> _PROBLEM TO WORK ON_
How many lines in the records below contain the word "dout"? Reply with that number only.

********

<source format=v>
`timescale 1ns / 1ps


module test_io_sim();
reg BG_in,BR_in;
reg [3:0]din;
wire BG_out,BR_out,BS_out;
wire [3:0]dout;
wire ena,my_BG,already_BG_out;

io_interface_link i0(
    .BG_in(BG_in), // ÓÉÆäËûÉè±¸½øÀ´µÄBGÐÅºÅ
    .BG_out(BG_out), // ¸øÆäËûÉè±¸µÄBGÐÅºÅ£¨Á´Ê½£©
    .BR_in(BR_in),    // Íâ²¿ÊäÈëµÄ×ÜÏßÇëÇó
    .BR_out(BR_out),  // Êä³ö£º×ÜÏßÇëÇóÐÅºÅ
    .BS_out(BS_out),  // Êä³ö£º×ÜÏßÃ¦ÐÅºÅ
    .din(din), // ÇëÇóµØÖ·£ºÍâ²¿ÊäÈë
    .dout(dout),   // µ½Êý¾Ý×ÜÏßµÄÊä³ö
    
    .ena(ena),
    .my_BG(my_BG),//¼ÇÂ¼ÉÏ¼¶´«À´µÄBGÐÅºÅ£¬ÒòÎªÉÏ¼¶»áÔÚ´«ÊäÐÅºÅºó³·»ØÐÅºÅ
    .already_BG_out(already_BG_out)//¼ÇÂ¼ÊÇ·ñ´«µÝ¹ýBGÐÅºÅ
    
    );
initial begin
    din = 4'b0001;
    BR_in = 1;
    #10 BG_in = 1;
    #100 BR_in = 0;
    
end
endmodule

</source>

********

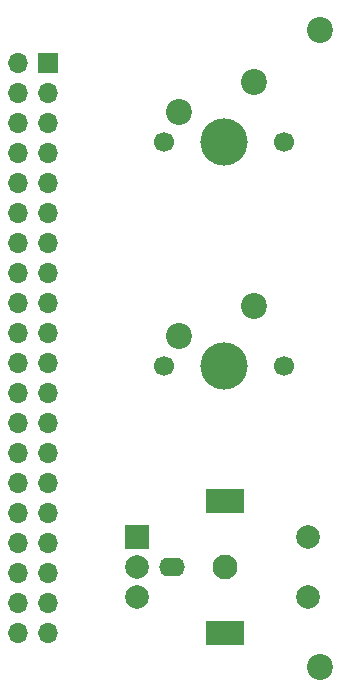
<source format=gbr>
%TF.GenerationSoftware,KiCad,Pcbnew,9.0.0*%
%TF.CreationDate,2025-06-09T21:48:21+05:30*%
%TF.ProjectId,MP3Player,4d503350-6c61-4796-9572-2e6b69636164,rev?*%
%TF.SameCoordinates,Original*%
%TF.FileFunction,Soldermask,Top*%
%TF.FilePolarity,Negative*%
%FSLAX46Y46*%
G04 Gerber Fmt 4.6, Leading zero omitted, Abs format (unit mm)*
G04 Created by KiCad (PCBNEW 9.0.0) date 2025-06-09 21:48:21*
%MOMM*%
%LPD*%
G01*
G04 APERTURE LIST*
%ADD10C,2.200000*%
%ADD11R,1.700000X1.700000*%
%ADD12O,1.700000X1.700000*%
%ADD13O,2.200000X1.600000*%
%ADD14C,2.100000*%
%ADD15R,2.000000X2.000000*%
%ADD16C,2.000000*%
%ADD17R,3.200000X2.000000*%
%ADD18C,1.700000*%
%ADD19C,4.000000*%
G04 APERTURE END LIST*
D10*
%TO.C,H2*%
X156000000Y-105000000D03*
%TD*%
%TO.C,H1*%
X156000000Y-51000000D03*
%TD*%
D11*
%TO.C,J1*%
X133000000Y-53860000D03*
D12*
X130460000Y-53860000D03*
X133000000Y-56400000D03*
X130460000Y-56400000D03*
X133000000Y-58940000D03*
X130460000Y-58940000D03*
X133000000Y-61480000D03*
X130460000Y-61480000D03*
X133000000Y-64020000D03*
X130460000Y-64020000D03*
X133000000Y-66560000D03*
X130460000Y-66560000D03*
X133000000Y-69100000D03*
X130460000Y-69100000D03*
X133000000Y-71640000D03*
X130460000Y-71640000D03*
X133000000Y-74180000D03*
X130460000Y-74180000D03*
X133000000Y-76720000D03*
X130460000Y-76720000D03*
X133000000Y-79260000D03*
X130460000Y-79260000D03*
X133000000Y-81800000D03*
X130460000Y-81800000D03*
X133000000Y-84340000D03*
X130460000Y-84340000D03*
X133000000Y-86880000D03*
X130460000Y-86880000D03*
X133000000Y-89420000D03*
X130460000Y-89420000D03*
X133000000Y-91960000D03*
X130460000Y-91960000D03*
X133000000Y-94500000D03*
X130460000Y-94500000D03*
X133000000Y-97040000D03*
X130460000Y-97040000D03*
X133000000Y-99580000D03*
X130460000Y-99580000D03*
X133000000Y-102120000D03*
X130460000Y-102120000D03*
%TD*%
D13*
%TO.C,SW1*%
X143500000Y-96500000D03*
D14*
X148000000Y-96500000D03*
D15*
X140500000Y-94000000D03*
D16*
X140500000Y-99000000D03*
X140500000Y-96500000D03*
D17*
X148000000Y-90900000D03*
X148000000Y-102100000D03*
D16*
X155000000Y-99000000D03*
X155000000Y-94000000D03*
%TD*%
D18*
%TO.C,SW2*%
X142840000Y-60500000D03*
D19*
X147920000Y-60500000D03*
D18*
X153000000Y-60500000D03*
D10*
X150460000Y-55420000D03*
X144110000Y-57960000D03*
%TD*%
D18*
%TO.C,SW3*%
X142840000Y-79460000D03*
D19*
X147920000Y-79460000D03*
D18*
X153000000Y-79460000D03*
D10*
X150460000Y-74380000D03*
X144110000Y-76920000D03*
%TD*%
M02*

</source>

********

> _RESPONSE AREA_
2